Il prezzo del Bitcoin e il mercato generale delle criptovalute hanno ricevuto una forte spinta la scorsa settimana, poiché le tensioni geopolitiche in Medio Oriente sembrano essersi temporaneamente attenuate. La principale criptovaluta ha mantenuto un andamento relativamente forte da quando ha superato la resistenza psicologica dei 70.000 dollari martedì 7 aprile.
Questa improvvisa ripresa ha scatenato un dibattito tra gli appassionati di criptovalute sulla possibilità che il prezzo del Bitcoin abbia già toccato un minimo strutturale. Secondo un importante fondatore di aziende crypto, la criptovaluta più grande al mondo potrebbe ancora subire "un ultimo crollo" prima della fine di questa fase ribassista.
I segnali on-chain indicano un ulteriore calo del BTC
In un post del 10 aprile sulla piattaforma X, il fondatore e CEO di Alphractal, Joao Wedson, ha evidenziato un segnale emergente che suggerisce che il prezzo del Bitcoin potrebbe subire un'ulteriore flessione.
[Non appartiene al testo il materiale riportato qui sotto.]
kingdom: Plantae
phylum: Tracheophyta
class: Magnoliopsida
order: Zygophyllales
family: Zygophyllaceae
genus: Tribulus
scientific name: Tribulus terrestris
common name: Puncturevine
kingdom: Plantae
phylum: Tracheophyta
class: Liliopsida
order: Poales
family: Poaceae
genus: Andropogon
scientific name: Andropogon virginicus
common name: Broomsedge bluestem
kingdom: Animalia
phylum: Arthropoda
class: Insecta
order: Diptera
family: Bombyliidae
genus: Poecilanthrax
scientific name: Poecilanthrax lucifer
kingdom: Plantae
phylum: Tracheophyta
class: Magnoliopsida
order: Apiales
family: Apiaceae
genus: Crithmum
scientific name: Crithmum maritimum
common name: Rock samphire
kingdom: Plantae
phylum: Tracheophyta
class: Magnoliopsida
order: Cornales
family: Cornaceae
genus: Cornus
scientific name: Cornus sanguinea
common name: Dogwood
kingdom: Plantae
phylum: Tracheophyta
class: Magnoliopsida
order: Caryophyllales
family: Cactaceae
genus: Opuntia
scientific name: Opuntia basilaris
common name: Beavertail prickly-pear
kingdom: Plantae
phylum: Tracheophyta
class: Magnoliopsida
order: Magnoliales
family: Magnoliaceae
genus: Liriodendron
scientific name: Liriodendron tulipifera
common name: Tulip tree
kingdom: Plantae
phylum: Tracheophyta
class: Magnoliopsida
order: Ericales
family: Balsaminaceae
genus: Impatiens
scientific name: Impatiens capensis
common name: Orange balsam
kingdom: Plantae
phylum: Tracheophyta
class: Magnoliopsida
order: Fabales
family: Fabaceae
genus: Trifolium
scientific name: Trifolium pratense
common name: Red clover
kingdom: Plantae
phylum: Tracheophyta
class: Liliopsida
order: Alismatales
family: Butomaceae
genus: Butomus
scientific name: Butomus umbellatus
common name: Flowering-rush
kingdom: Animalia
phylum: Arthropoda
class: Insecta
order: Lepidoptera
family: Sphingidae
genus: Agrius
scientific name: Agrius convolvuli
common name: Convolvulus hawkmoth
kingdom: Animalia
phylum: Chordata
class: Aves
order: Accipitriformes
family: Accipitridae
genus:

Questa previsione si basa su un'analisi on-chain che indica come il prezzo di BTC tenda a raggiungere il minimo di un ciclo quando il prezzo per gli investitori scende al di sotto del prezzo realizzato dai detentori a lungo termine (LTH).
Wedson ha spiegato la rilevanza di questa informazione on-chain e perché emerge prima di un'importante variazione di prezzo e del conseguente accumulo di monete. Secondo l'esperto di dati on-chain, l'Investor Price è una metrica che misura il costo medio delle monete economicamente attive e, quando scende al di sotto dell'LTH Realized Price, suggerisce che nuovi capitali sono affluiti a prezzi inferiori rispetto a quelli pagati dagli investitori a lungo termine.
Wedson ha scritto su X:
Questo accade di solito dopo le fasi di distribuzione, quando la domanda si indebolisce e gli acquirenti marginali si tirano indietro. Storicamente, chi detiene azioni a lungo termine vende di meno quando il prezzo si avvicina o scende al di sotto del suo costo di acquisto.
Come mostrato nel grafico sopra, il prezzo realizzato LTH sembra superare il prezzo per gli investitori, indicando una fase di transizione in cui gli investitori meno esperti escono dal mercato mentre quelli più esperti assorbono gradualmente l'offerta. Tuttavia, è importante notare che questo assorbimento è più lento del previsto, il che spiega perché il prezzo del Bitcoin spesso si colloca in un intervallo di accumulazione intermedio.
Inoltre, con il prezzo per gli investitori inferiore al prezzo realizzato a lungo termine, le impennate del mercato tendono a esaurirsi rapidamente quando incontrano l'offerta (pressione di vendita) degli investitori che cercano di uscire al loro prezzo di pareggio. Questo fenomeno limita l'attuale potenziale di rialzo della principale criptovaluta, rafforzando possibili movimenti di prezzo laterali o al ribasso fino alla comparsa di un nuovo impulso di domanda.
Infine, Wedson ha osservato che l'attuale struttura dei prezzi del Bitcoin si allinea storicamente con i reset di metà ciclo piuttosto che con i minimi definitivi, rispecchiando un mercato che "digerisce" gli eccessi precedenti, riequilibra le basi dei costi e sposta le monete verso gli investitori più pazienti. "L'ambiente favorisce l'accumulazione basata sul tempo rispetto all'espansione guidata dallo slancio", ha scritto il fondatore di Alphractal.
Prezzo del Bitcoin in sintesi
Al momento in cui scrivo, il prezzo del BTC si attesta poco sopra i 73.100 dollari, registrando un aumento di quasi il 2% nelle ultime 24 ore.